◆ **Text shown**
— begin —

Modelzoo
The following section gives an overview of all implemented models in NeuralHydrology. Conceptually, all models in our package consist of two parts, the model class (which constitutes the core of the model as such) and the model heads (which relate the outputs of the model class to the predicted variables). The section Model Heads provides a list of all implemented model heads, and the section Model Classes a list of all model classes. If you want to implement your own model within the package you best start at the section Implementing a new model, which provides the necessary details to do so.
Model Heads
The head of the model is used on top of the model class and relates the outputs of the Model Classes to the predicted variable. Currently four model heads are available: Regression, GMM, CMAL and UMAL. The latter three heads provide options for probabilistic modelling. A detailed overview can be found in Klotz et al. “Uncertainty Estimation with Deep Learning for Rainfall-Runoff Modelling”.
Regression
neuralhydrology.modelzoo.head.Regression
provides a single layer regression head, that includes different activation options for the output. (namely a linear, relu and softplus).
It is possible to obtain probabilistic predictions with the regression head by using Monte-Carlo Dropout. Its usage is defined in the config.yml by setting mc_dropout
. The sampling behavior is governed by picking the number of samples (n_samples
) and the approach for handling negative samples (negative_sample_handling
).
GMM
neuralhydrology.modelzoo.head.GMM
implements a Gaussian Mixture Model head. That is, a mixture density network with Gaussian distributions as components. Each Gaussian component is defined by two parameters (the mean, the variance) and by a set of weights. The current implementation of the GMM head uses two layers. Specific output activations are used for the variances (torch.exp()
) and the weights (torch.softmax()
).
The number of components can be set in the config.yml using n_distributions
. Additionally, the sampling behavior (for the inference) is defined with config.yml by setting the number of samples (n_samples
), and the approach for handling negative samples (negative_sample_handling
).
CMAL
neuralhydrology.modelzoo.head.CMAL
implements a Countable Mixture of Asymmetric Laplacians head. That is, a mixture density network with asymmetric Laplace distributions as components. The name is a homage to UMAL, which provides an uncountable extension. The CMAL components are defined by three parameters (location, scale, and asymmetry) and linked by a set of weights. The current implementation of the CMAL head uses two layers. Specific output activations are used for the component scales (torch.nn.Softplus(2)
), the asymmetries (torch.sigmoid()
), and the weights (torch.softmax()
). In our preliminary experiments this heuristic achieved better results.
The number of components can be set in the config.yml using n_distributions
. Additionally, one can sample from CMAL. The behavior of which is defined by setting the number of samples (n_samples
), and the approach for handling negative samples (negative_sample_handling
).
UMAL
neuralhydrology.modelzoo.head.UMAL
implements an Uncountable Mixture of Asymmetric Laplacians head. That is, a mixture density network that uses an uncountable amount of asymmetric Laplace distributions as components. The uncountable property is achieved by implicitly learning the conditional density and approximating it, when needed, with a Monte-Carlo integration, using sampled asymmetry parameters. The UMAL components are defined by two parameters (the location and the scale) and linked by a set of weights. The current implementation uses two hidden layers. The output activation for the scale has some major differences to the original implementation, since it is upper bounded (using 0.5*torch.sigmoid()

— end —

◆ **Recorded information**
— begin —

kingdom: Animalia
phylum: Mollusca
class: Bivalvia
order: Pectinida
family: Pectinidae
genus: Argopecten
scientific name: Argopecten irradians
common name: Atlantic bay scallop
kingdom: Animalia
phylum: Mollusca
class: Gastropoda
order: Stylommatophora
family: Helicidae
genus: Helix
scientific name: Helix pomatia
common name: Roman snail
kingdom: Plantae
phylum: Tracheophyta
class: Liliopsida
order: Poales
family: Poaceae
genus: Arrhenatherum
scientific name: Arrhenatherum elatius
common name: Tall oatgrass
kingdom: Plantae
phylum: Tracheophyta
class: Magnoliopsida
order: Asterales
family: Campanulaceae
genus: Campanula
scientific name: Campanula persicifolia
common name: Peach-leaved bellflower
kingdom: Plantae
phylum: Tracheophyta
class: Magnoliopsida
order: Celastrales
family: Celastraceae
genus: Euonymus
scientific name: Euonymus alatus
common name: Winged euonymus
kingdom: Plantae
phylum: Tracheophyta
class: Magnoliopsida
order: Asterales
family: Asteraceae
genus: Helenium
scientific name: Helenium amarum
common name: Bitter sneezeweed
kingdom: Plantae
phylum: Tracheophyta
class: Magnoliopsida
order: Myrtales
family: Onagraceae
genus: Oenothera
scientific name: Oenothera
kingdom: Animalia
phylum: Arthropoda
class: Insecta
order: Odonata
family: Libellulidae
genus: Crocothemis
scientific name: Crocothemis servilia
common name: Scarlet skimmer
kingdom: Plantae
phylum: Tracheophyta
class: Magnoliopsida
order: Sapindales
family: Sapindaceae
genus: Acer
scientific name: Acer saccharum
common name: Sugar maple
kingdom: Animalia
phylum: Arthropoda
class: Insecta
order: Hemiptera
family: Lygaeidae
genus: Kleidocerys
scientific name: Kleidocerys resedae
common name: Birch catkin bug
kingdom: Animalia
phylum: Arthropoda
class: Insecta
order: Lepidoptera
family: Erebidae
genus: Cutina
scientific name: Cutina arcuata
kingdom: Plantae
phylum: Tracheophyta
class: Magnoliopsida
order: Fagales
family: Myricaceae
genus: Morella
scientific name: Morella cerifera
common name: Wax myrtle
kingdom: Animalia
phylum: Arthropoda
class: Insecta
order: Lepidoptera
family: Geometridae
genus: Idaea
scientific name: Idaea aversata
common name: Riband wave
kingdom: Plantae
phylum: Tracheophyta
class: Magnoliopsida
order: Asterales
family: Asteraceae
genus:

— end —

◆ **Task details**
Pick up the NeuralHydrology model zoo documentation after its last line and keep writing.

◆ **Reply to the exercise**
).
During inference the number of components and weights used for the Monte-Carlo approximation are defined in the config.yml by n_taus
. The additional argument umal_extend_batch
allows to explicitly account for this integration step during training by repeatedly sampling the asymmetry parameter and extending the batch by n_taus
. Furthermore, depending on the used output activation the sampling of the asymmetry parameters can yield unwarranted model behavior. Therefore the lower- and upper-bounds of the sampling can be adjusted using the tau_down
and tau_up
options in the config yml.
The sampling for UMAL is defined by choosing the number of samples (n_samples
), and the approach for handling negative samples (negative_sample_handling
).
Model Classes
BaseModel
Abstract base class from which all models derive. Do not use this class for model training.
ARLSTM
neuralhydrology.modelzoo.arlstm.ARLSTM
is an autoregressive long short term memory network (LSTM)
that assumes one input is a time-lagged version of the output. All features (x_d
, x_s
, x_one_hot
)
are concatenated and passed to the timeseries network at each time step, along with a binary flag that indicates
whether the autoregressive input (i.e., lagged target data) is missing (False) or present (True). The length of
the autoregressive lag can be specified in the config file by specifying the lag on the autoregressive input.
Any missing data in the autoregressive inputs is imputed with appropriately lagged model output, and gradients are
calculated through this imputation during backpropagation. Only one autoregressive input is currently supported,
and it is assumed that this is the last variable in the x_d
vector. This model uses a standard pytorch LSTM
cell, but only runs the optimized LSTM one timestep at a time, and is therefore significantly slower than the CudaLSTM.
CudaLSTM
neuralhydrology.modelzoo.cudalstm.CudaLSTM
is a network using the standard PyTorch LSTM implementation.
All features (x_d
, x_s
, x_one_hot
) are concatenated and passed to the network at each time step.
If statics/dynamics_embedding
are used, the static/dynamic inputs will be passed through embedding networks before
being concatenated.
The initial forget gate bias can be defined in config.yml (initial_forget_bias
) and will be set accordingly during
model initialization.
CustomLSTM
neuralhydrology.modelzoo.customlstm.CustomLSTM
is a variant of the CudaLSTM
that returns all gate and state activations for all time steps. This class is mainly implemented for exploratory
reasons. You can use the method model.copy_weights()
to copy the weights of a CudaLSTM
model
into a CustomLSTM
model. This allows to use the fast CUDA implementations for training, and only use this class for
inference with more detailed outputs. You can however also use this model during training (model: customlstm
in the
config.yml) or as a starter for your own modifications to the LSTM cell. Note, however, that the runtime of this model
is considerably slower than its optimized counterparts.
EA-LSTM
neuralhydrology.modelzoo.ealstm.EALSTM
is an implementation of the Entity-Aware LSTM, as introduced in
Kratzert et al. “Towards learning universal, regional, and local hydrological behaviors via machine learning applied to large-sample datasets”.
The static features (x_s
and/or x_one_hot
) are used to compute the input gate activations, while the dynamic
inputs x_d
are used in all other gates of the network.
The initial forget gate bias can be defined in config.yml (initial_forget_bias
).
If statics/dynamics_embedding
are used, the static/dynamic inputs will first be passed through embedding networks.
The output of the static embedding network will then be passed through the input gate, which consists of a single linear
layer.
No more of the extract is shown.